Aim of the task: Which of the lines below holds the string "VetkdPublicKeyResponse"? Copy every line that does.

Source records:

________________________

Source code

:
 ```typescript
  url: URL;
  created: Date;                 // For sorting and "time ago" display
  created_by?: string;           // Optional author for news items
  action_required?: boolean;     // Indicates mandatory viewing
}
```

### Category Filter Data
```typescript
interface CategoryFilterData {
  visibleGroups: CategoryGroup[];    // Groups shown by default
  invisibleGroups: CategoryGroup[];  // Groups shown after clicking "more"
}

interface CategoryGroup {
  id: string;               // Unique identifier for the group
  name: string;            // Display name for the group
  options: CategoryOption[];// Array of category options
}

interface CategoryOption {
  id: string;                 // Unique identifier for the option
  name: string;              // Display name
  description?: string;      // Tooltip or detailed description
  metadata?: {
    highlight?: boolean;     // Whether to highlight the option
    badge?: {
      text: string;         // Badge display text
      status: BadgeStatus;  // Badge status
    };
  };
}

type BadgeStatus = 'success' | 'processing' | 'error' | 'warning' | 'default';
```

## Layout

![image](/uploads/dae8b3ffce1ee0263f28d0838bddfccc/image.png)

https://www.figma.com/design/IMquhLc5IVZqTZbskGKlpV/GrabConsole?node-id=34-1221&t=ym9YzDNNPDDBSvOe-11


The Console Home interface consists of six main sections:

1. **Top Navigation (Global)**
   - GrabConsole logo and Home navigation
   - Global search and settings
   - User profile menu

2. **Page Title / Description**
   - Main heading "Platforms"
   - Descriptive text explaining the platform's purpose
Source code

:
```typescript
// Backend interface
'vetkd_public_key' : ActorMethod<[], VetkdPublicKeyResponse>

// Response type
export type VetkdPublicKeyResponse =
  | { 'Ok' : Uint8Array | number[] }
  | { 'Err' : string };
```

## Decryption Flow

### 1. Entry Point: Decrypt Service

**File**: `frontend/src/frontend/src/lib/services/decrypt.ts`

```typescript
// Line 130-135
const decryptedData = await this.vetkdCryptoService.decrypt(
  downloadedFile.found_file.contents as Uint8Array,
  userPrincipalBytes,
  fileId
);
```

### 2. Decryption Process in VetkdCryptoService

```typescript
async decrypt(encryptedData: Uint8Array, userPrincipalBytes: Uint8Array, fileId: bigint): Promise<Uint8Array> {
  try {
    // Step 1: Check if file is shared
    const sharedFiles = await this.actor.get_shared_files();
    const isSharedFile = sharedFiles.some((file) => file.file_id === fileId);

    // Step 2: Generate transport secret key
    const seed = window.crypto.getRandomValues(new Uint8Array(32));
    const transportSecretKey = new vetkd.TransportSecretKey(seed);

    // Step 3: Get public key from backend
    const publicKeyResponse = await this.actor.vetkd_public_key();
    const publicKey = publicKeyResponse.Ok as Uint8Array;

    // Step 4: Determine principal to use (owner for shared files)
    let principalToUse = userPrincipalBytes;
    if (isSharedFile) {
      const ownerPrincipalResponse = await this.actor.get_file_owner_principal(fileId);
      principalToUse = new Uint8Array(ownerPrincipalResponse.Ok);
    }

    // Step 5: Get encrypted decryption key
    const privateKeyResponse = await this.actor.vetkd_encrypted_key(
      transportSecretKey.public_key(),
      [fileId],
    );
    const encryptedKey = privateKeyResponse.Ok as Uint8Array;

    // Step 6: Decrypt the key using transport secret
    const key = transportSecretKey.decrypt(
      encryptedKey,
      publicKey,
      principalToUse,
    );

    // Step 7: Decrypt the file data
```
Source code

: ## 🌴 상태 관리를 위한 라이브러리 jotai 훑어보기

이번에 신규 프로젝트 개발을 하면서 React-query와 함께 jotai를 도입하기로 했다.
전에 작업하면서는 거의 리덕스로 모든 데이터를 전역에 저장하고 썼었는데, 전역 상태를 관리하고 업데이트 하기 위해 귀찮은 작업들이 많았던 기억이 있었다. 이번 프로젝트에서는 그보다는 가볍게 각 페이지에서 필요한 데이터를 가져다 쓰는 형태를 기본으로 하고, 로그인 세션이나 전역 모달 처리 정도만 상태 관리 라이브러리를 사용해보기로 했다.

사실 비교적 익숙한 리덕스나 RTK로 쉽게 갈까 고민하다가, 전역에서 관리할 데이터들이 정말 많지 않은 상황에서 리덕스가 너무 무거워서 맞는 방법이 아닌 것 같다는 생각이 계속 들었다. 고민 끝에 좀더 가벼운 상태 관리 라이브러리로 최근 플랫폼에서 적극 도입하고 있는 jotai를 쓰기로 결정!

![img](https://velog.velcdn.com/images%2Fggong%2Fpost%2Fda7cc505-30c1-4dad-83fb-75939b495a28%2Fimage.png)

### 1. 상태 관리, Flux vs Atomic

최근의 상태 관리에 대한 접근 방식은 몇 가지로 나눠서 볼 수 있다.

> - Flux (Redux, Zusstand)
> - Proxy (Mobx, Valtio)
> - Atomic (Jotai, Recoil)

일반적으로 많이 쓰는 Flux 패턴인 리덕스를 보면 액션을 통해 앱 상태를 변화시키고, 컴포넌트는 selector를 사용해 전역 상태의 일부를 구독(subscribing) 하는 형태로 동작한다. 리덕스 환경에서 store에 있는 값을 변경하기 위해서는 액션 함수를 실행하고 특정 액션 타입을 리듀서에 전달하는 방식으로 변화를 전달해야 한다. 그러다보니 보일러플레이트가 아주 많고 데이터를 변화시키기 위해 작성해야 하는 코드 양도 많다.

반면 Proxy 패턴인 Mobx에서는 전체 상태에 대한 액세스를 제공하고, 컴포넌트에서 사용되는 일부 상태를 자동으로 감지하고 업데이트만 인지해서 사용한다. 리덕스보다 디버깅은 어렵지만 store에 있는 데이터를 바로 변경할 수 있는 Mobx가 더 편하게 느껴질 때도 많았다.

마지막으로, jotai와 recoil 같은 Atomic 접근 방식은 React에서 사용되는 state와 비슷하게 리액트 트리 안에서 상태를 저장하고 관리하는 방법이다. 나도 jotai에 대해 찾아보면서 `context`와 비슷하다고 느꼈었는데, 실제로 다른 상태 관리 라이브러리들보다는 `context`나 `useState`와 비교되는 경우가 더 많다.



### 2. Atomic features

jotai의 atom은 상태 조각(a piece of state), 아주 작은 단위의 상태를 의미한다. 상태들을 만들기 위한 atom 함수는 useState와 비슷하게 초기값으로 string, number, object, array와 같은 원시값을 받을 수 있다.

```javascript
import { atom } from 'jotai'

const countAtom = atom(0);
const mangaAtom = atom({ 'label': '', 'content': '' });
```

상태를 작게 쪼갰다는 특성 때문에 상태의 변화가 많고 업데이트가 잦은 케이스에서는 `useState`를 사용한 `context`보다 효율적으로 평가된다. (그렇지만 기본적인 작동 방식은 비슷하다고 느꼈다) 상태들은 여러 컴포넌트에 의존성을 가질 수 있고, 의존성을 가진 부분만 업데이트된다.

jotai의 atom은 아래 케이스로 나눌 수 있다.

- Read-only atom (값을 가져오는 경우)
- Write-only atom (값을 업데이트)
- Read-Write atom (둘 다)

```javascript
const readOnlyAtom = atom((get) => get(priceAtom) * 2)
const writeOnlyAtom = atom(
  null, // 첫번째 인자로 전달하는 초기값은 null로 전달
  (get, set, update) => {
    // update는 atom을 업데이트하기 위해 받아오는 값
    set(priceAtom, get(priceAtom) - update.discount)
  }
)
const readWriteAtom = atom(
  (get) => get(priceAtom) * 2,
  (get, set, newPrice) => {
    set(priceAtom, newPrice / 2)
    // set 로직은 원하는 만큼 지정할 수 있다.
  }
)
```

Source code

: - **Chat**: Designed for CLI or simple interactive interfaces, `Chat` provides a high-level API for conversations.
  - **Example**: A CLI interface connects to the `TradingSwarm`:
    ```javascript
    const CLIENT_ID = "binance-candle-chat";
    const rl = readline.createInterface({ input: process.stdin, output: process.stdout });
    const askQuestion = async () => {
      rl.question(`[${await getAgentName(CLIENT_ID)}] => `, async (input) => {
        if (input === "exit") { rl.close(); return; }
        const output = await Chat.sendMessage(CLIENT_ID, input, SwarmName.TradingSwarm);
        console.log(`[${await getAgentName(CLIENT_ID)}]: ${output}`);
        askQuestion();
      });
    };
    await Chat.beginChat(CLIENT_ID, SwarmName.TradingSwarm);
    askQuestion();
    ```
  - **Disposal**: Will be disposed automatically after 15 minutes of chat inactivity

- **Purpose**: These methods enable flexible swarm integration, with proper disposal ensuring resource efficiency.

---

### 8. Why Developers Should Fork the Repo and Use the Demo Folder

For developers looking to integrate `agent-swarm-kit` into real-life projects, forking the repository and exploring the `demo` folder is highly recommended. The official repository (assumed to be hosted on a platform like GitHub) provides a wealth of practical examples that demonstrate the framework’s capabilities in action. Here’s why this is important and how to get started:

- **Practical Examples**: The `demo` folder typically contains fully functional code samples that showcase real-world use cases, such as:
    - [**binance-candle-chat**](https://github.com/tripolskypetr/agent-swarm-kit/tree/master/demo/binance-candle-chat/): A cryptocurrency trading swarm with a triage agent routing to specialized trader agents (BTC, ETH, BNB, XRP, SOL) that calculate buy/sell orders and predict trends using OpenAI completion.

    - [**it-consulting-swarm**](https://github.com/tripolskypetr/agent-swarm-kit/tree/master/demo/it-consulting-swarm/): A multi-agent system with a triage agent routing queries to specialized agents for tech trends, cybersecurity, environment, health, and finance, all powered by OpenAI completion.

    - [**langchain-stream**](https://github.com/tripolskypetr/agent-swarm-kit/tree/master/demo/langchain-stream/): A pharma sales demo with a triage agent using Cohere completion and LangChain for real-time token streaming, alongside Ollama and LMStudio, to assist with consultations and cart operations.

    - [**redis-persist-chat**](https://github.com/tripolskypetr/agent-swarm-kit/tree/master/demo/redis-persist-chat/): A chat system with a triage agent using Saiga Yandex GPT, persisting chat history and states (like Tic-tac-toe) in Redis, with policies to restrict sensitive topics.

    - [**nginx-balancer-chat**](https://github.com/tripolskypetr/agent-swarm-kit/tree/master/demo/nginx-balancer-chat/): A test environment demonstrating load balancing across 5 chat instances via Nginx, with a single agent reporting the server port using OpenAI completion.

________________________

Answer box:
'vetkd_public_key' : ActorMethod<[], VetkdPublicKeyResponse>
export type VetkdPublicKeyResponse =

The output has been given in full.